§ TRY IT
Where a line of the material contains the string "Reza", copy that line.

§ GIVEN ENTRIES
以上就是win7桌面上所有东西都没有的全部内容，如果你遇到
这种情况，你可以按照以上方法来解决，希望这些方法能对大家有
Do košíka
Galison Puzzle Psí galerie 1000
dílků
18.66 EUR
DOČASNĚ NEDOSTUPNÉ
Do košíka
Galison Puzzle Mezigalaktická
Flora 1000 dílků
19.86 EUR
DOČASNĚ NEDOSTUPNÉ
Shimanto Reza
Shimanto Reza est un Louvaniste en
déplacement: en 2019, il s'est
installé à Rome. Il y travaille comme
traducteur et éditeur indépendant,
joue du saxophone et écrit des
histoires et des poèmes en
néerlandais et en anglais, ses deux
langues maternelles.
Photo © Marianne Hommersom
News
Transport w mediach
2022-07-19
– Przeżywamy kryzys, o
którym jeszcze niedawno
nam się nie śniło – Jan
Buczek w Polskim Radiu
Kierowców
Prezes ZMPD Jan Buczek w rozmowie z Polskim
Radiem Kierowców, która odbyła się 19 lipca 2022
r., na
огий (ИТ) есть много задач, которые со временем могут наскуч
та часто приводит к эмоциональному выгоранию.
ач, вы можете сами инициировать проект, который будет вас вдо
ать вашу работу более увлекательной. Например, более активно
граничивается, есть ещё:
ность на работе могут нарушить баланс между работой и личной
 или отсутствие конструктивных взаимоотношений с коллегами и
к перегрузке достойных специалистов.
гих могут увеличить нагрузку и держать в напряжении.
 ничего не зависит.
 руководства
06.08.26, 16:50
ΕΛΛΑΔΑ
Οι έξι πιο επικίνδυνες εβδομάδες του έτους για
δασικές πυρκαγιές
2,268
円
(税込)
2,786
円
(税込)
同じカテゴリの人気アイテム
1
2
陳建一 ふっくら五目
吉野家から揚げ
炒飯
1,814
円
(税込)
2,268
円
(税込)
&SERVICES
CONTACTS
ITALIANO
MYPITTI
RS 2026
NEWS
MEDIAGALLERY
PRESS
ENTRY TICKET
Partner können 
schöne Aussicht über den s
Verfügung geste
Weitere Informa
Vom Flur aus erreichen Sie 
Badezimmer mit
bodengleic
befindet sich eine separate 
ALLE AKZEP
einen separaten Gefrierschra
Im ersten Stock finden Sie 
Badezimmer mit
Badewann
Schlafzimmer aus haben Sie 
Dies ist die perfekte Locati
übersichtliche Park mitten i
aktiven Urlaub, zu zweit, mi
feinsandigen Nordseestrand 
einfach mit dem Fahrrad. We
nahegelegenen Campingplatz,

§ WRITTEN ANSWER
Shimanto Reza
Shimanto Reza est un Louvaniste en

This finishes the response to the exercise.